**Task:**
Reproduce verbatim the item lines below that fall between the line holding "pose: elev=297.9 azim=168.3" and the line holding "Dot at: (213, 158)", inclusive. Omit any pictures from your answer.

[Begin Material shown]

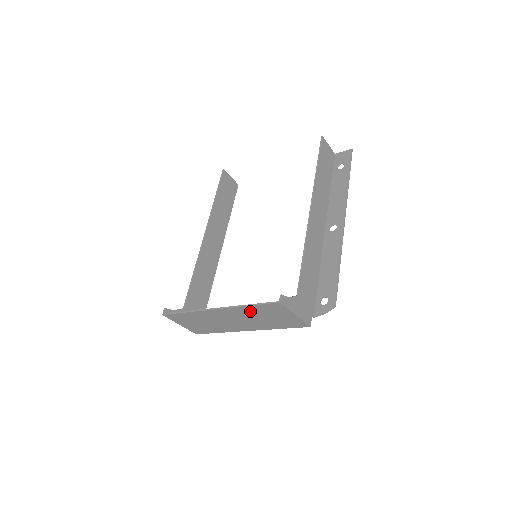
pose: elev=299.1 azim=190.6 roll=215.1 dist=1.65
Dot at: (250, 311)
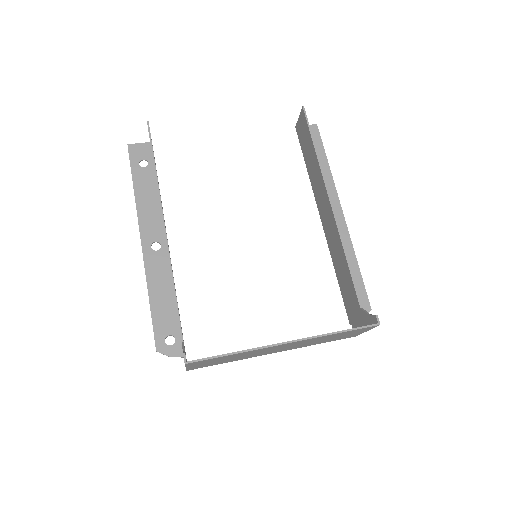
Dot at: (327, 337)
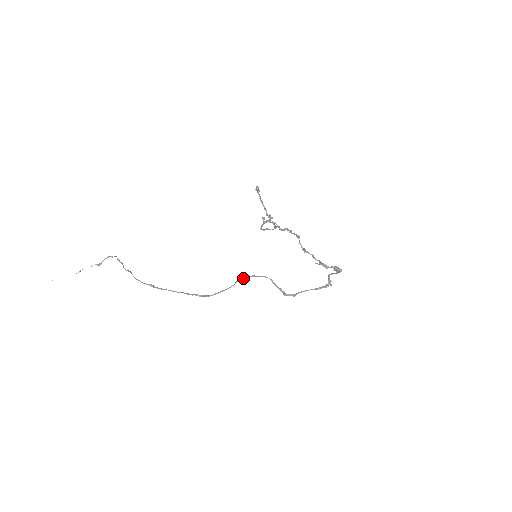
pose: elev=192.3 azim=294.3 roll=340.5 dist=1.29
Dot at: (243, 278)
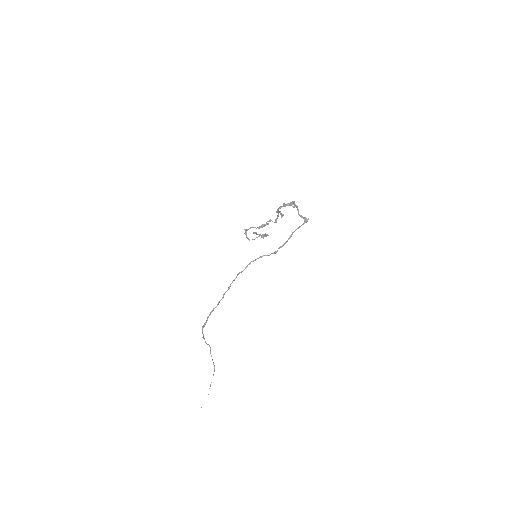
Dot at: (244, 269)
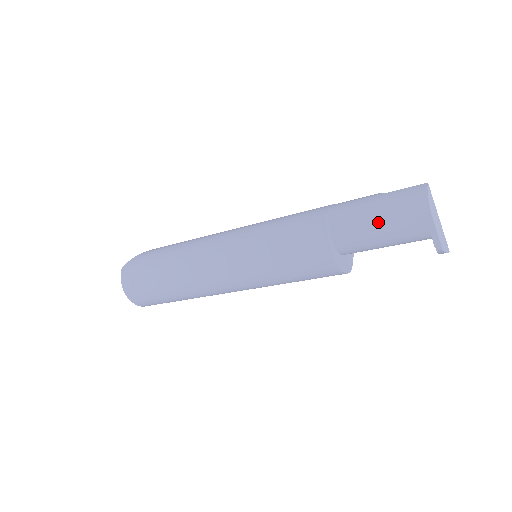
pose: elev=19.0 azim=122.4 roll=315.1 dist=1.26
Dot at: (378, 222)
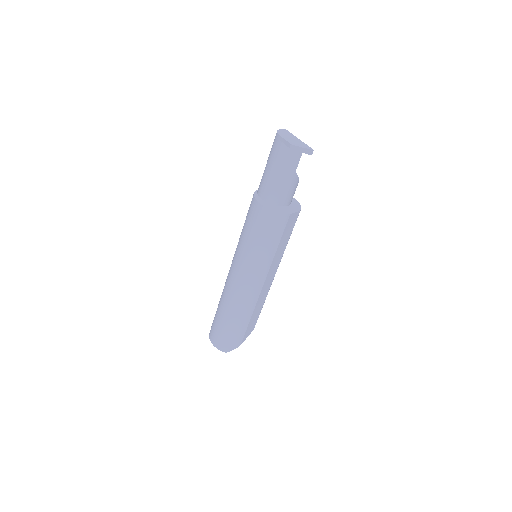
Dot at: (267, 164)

[End Material shown]
[Begin Material shown]

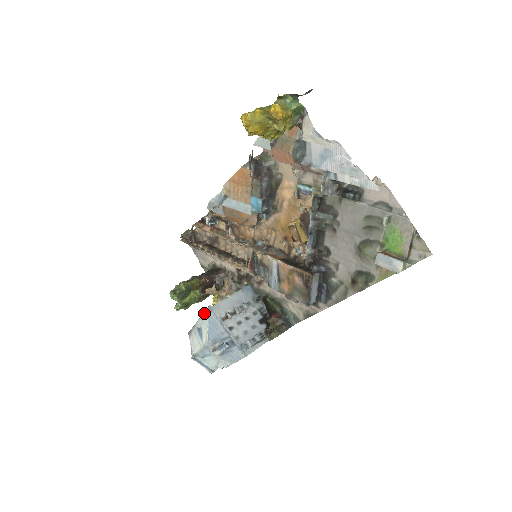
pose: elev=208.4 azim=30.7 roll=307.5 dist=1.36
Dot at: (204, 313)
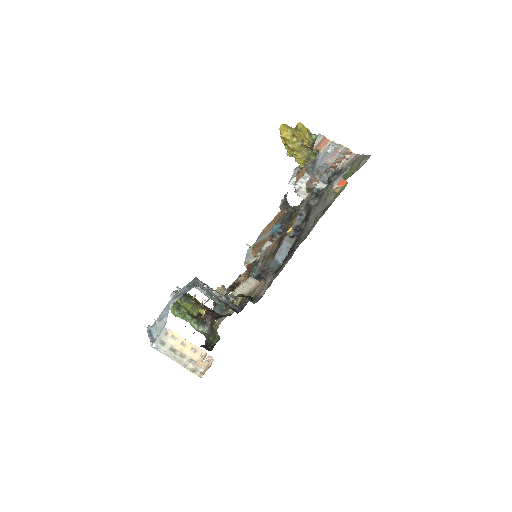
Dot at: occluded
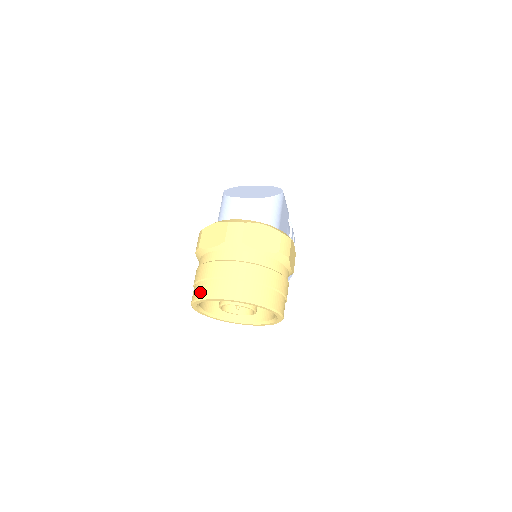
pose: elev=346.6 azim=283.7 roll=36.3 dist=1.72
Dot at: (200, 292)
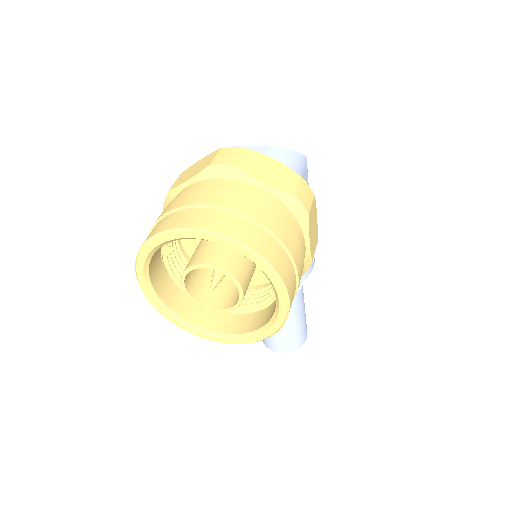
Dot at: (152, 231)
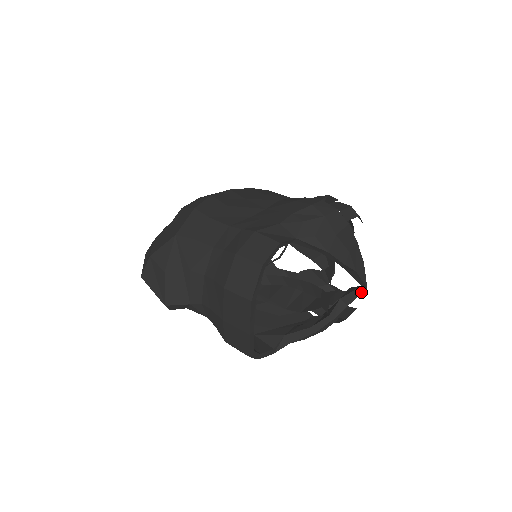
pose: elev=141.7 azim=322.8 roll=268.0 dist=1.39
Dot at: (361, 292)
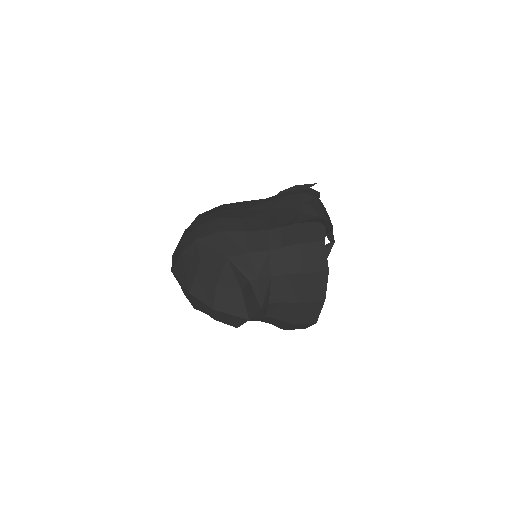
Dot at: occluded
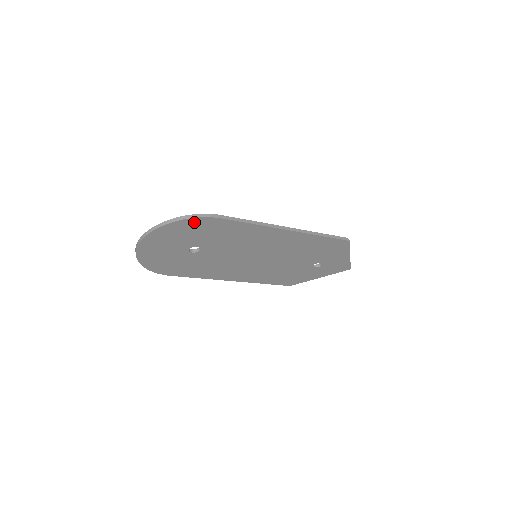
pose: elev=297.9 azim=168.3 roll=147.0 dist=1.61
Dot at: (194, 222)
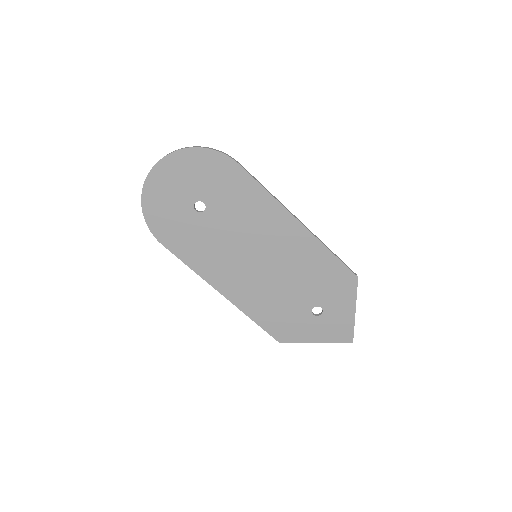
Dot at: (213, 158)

[End Material shown]

**Expected output:**
pose: elev=297.9 azim=168.3 roll=147.0 dist=1.61
Dot at: (194, 222)
Dot at: (213, 158)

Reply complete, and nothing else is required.